[Data for this task — start]
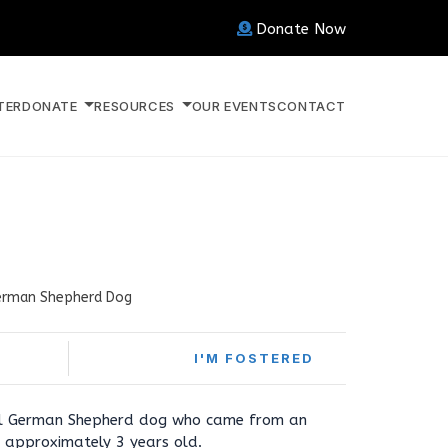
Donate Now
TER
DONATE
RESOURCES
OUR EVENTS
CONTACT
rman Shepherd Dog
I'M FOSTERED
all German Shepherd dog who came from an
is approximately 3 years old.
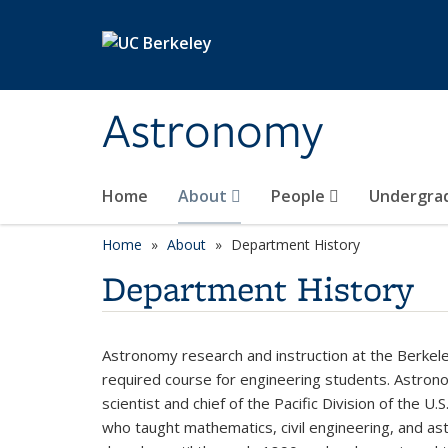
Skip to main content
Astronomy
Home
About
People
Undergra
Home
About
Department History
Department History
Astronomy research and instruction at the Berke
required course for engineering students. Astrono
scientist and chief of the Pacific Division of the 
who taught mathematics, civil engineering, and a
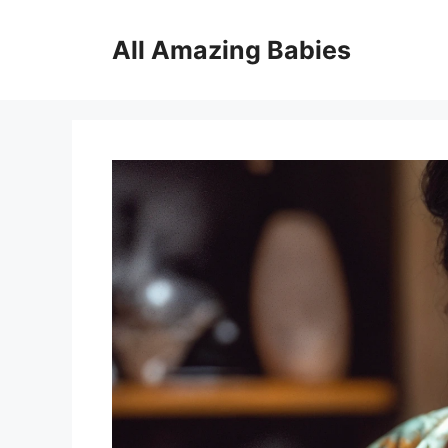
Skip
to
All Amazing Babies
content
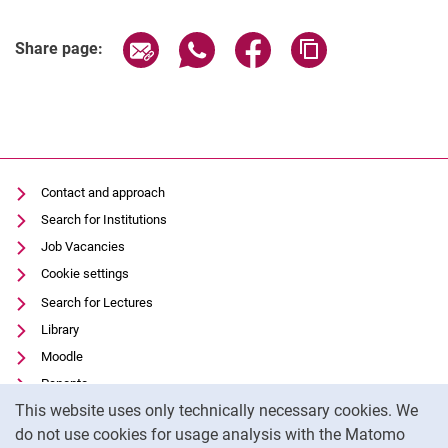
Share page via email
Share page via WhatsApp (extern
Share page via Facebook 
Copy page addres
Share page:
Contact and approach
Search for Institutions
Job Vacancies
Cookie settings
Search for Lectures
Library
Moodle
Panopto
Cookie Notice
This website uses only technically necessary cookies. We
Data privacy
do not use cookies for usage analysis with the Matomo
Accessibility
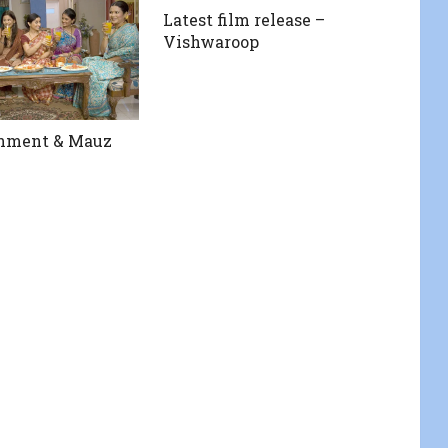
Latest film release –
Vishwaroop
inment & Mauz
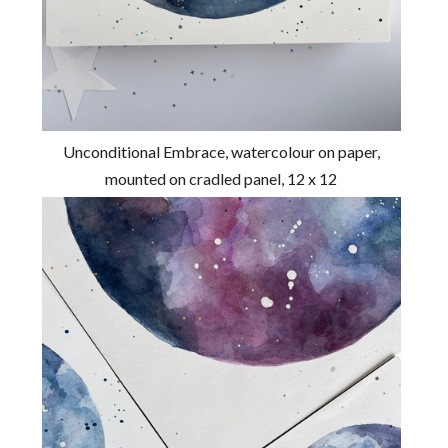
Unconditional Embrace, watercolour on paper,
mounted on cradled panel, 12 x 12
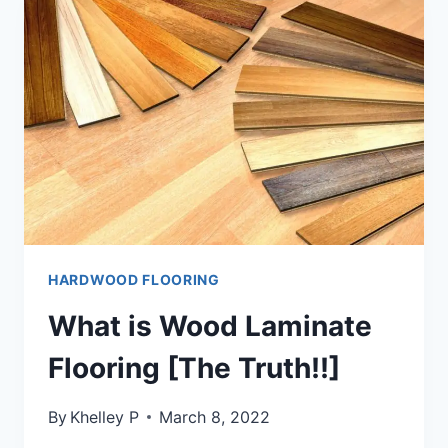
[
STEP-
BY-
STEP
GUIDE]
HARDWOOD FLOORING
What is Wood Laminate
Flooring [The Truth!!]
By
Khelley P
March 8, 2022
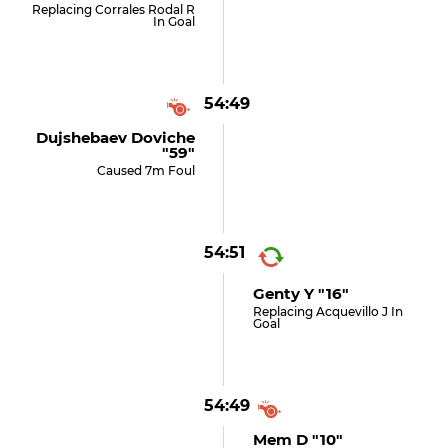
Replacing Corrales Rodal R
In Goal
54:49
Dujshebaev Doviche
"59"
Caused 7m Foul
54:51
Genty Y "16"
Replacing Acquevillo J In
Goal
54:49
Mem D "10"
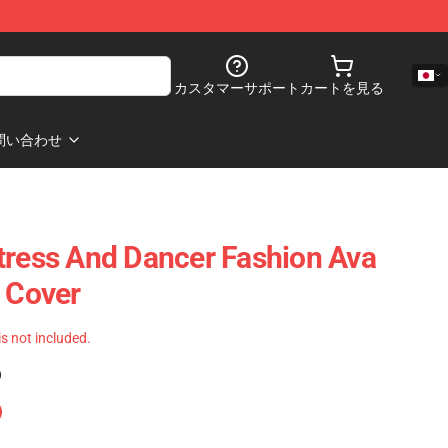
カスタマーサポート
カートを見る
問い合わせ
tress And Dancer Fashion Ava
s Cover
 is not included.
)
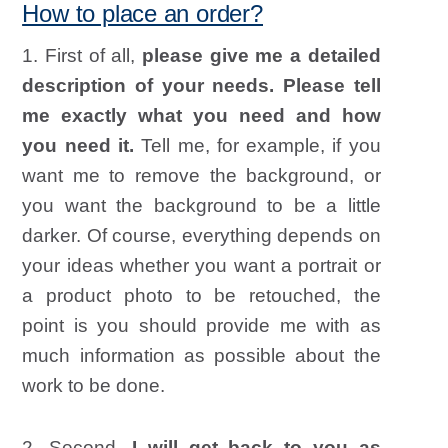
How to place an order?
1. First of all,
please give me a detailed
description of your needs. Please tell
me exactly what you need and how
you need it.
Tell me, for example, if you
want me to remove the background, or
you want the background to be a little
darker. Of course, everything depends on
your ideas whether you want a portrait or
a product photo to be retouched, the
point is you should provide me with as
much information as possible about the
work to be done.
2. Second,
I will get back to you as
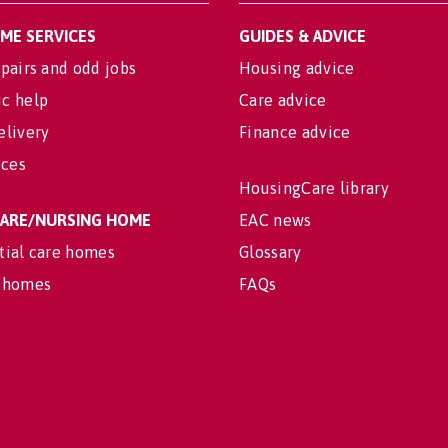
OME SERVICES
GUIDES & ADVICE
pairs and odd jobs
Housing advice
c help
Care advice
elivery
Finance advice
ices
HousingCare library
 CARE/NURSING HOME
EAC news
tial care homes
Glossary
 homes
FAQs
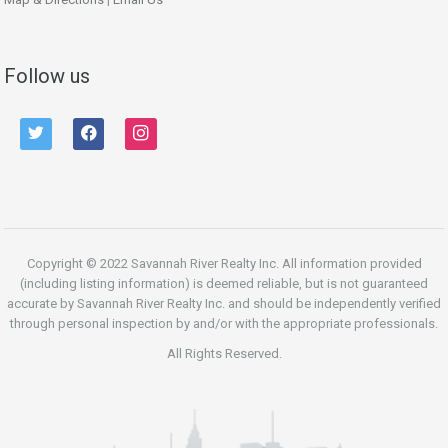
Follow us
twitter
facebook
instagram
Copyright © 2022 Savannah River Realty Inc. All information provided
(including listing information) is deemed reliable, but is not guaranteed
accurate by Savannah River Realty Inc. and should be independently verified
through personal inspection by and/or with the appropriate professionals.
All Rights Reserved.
[Data for this task — finish]
* [Work to complete]: Reproduce word for word the data from its first line through the line containing "who taught mathematics, civil", both ends included, and leave the pictures out of your answer.

* [Solved exercise]:
Donate Now
TER
DONATE
RESOURCES
OUR EVENTS
CONTACT
rman Shepherd Dog
I'M FOSTERED
all German Shepherd dog who came from an
is approximately 3 years old.
Skip to main content
Astronomy
Home
About
People
Undergra
Home
About
Department History
Department History
Astronomy research and instruction at the Berke
required course for engineering students. Astrono
scientist and chief of the Pacific Division of the 
who taught mathematics, civil engineering, and a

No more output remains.